Musician and actress Rhiannon Giddens has been awarded one of the MacArthur "genius grants" for her work "reclaiming African-American contributions to folk and country," the institution says.
Giddens, who resides in Nashville part-time, gave an impassioned speech on the subject of race and music at this year’s gathering of the International Bluegrass Music Association.
"Are we going to let bluegrass, as an art form, recognize the fullness of its history? Are going to acknowledge that the question is not, 'How do we get diversity into bluegrass?' but, 'How do we get diversity back into bluegrass?' "
Being selected as a MacArthur Fellow is, by its nature, a surprise: There is no application process. It comes with a $625,000 award to use as the recipient sees fit.

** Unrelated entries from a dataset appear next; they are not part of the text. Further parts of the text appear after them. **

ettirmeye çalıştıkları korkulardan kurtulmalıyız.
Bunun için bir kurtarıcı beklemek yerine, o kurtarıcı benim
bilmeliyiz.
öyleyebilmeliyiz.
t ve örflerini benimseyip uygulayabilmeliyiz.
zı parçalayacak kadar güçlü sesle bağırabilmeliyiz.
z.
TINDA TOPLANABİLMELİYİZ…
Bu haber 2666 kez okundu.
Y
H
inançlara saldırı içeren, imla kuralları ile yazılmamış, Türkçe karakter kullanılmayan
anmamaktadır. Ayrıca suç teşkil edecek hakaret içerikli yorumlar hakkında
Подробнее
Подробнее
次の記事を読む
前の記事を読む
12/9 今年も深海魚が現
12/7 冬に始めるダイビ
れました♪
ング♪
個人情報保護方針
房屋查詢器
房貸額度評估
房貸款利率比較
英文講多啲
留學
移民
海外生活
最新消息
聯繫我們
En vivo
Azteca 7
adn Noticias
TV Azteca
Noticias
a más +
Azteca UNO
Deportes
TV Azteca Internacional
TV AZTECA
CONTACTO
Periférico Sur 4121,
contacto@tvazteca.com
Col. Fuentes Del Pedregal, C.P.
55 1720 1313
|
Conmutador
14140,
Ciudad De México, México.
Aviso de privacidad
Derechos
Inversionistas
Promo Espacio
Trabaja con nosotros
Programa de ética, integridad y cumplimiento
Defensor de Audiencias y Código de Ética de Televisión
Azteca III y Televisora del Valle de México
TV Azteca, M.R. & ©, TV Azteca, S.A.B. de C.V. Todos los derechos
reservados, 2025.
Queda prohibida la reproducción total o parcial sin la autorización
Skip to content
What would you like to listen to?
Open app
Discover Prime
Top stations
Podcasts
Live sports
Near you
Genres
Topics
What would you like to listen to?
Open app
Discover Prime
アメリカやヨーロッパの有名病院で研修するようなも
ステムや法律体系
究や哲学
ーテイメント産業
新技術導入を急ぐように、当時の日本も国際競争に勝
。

Giddens told the Charlotte News Observer she will use the money awarded by the Fellowship to work on larger projects while taking some time off the road. She said she’s currently obsessed with a massacre of African Americans in Wilmington in 1898.
"It’s full of things that resonate with what’s going on now about the idea of democracy," she told the paper. "As an artist, I can see the art that can be made by connecting those events and characters to today."
In August, during the Americana Music Awards at the Ryman Auditorium, Giddens gave a spellbinding performance of her song “Julie,” from her 2017 album based on slave narratives and civil rights, Freedom Highway.
During her most recent concert at the Schermerhorn Symphony Center last month, Giddens took a knee to her show their support for activist athletes.
Giddens, 40, is a former member of the Grammy-winning group Carolina Chocolate Drops and also was a recurring character on the TV show Nashville this year.